• [GIVEN RECORDS]
⟨
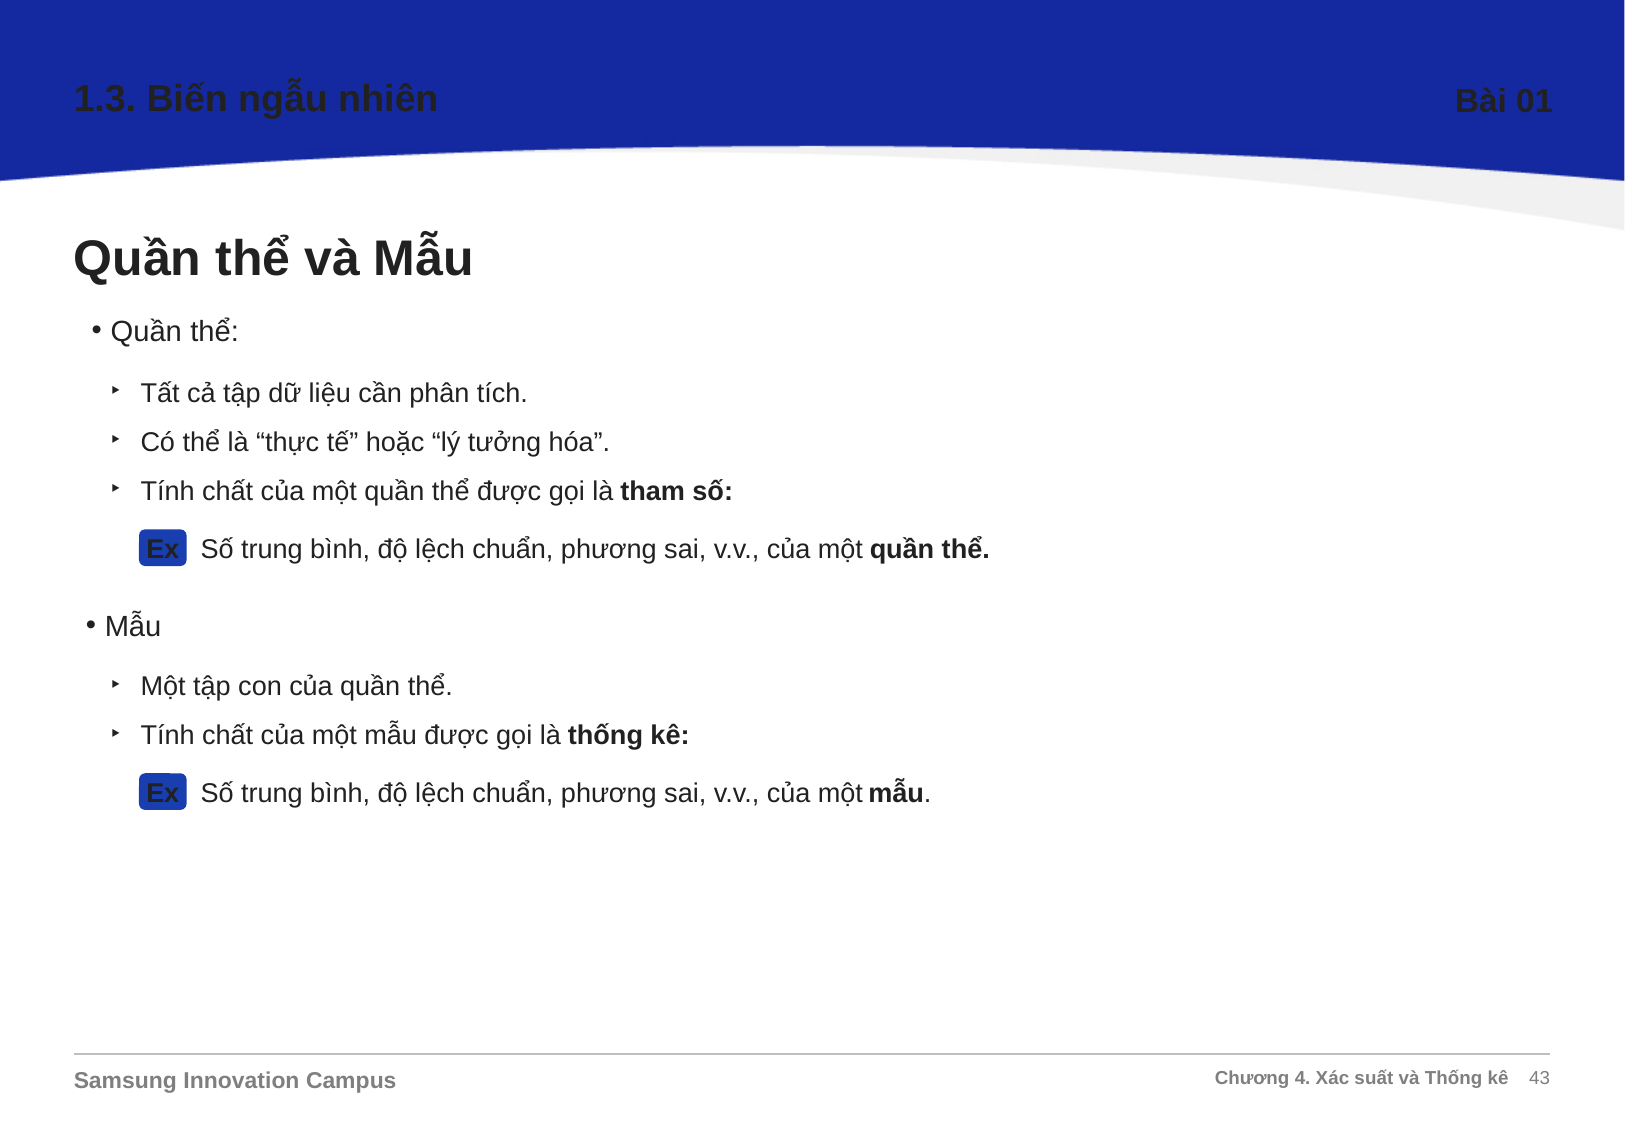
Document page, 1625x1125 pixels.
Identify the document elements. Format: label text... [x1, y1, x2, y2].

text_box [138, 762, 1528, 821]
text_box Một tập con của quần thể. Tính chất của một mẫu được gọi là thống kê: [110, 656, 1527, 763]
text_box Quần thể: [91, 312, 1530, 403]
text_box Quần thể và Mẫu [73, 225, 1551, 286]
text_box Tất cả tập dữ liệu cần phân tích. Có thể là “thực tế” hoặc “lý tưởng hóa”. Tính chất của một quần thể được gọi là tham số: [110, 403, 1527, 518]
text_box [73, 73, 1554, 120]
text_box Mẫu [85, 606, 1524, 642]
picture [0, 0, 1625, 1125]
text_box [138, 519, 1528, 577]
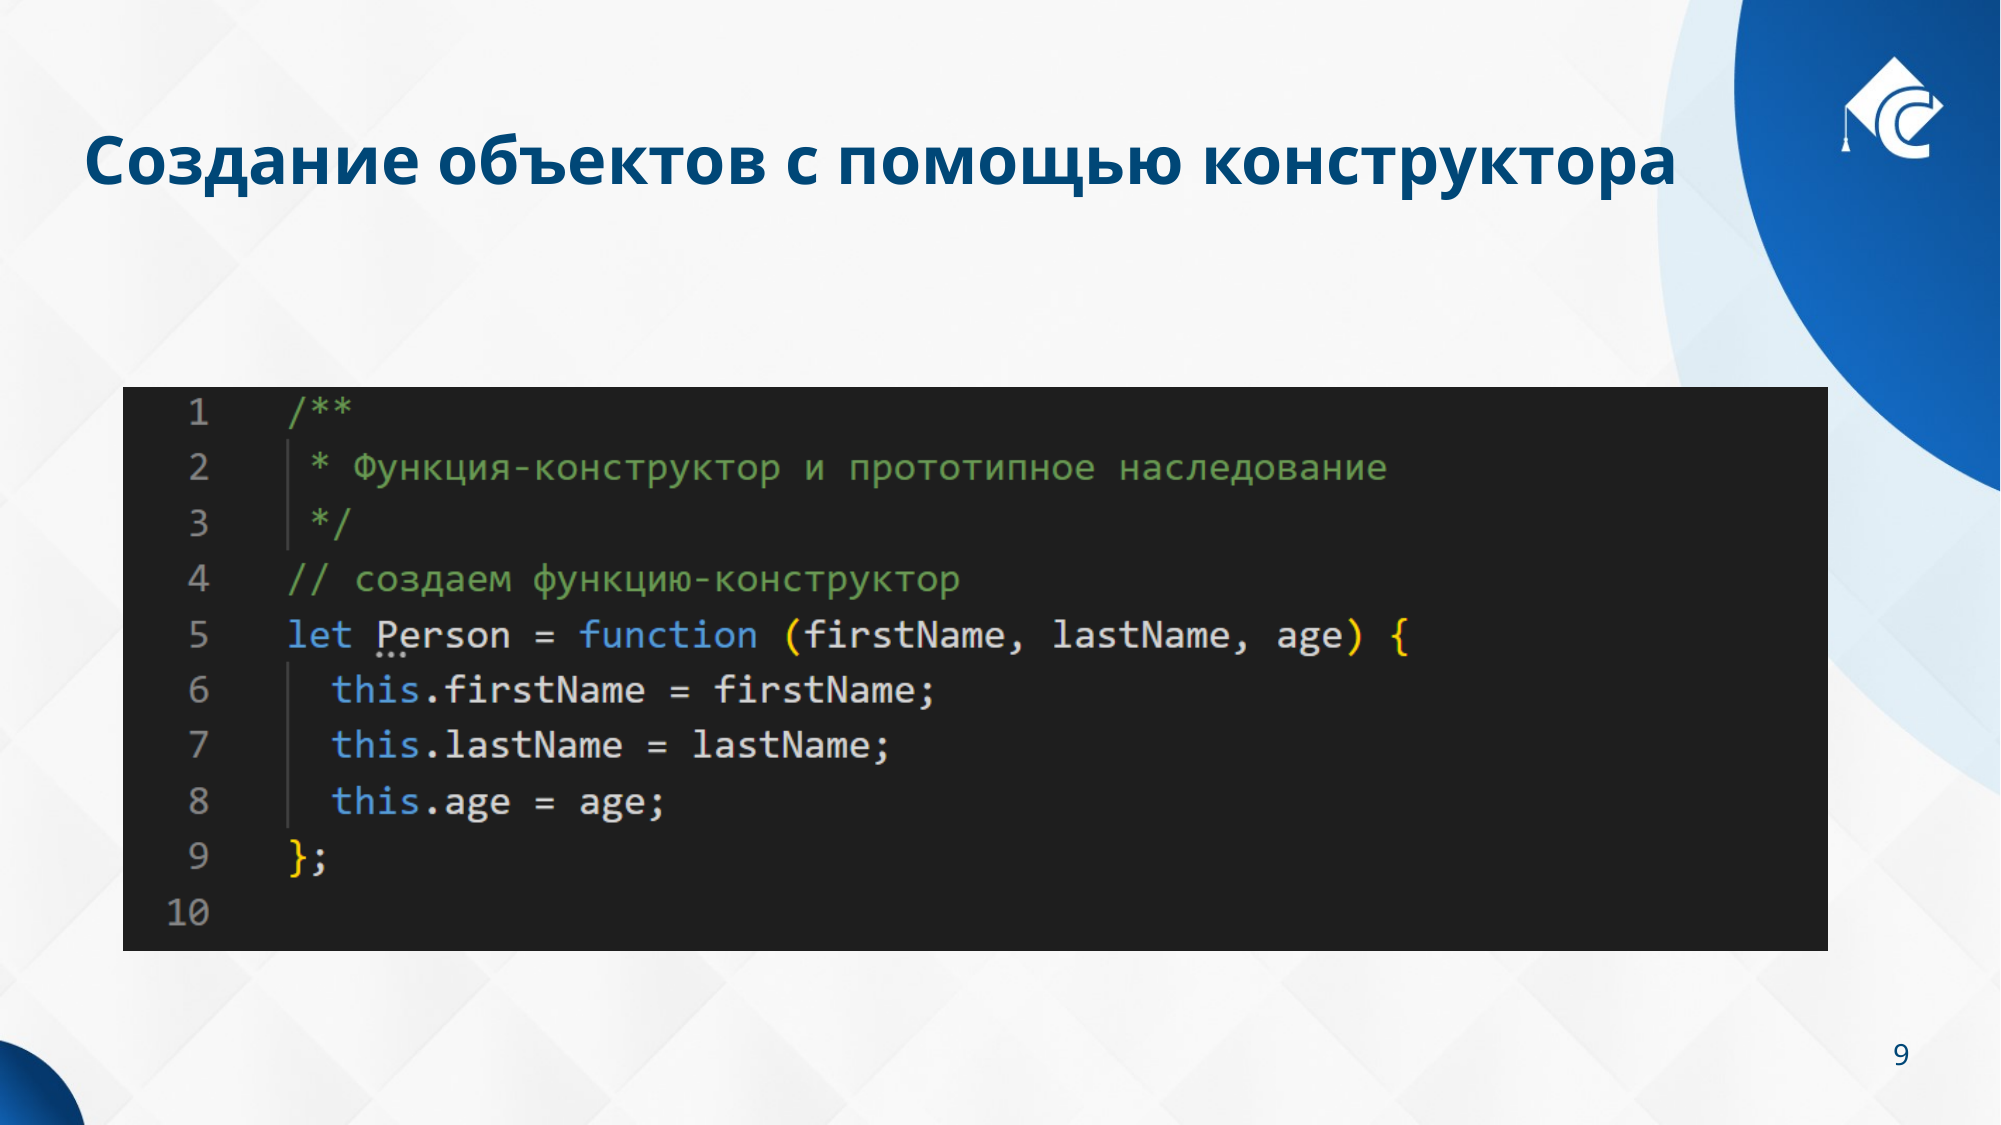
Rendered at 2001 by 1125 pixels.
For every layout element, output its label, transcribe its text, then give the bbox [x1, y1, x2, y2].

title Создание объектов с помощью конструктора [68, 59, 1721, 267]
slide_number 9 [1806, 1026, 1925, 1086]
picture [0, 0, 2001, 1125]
⟩
• [WORK REQUIRED] Only one stretch of the listing is wanted: the lines starting at the one with "text_box [73, 73, 1554, 120]" and ending at the one with "Rendered at 2001 by 1125 pixels.", copied exactly and free of pictures.

• [TASK RESPONSE]
text_box [73, 73, 1554, 120]
text_box Mẫu [85, 606, 1524, 642]
picture [0, 0, 1625, 1125]
text_box [138, 519, 1528, 577]
Rendered at 2001 by 1125 pixels.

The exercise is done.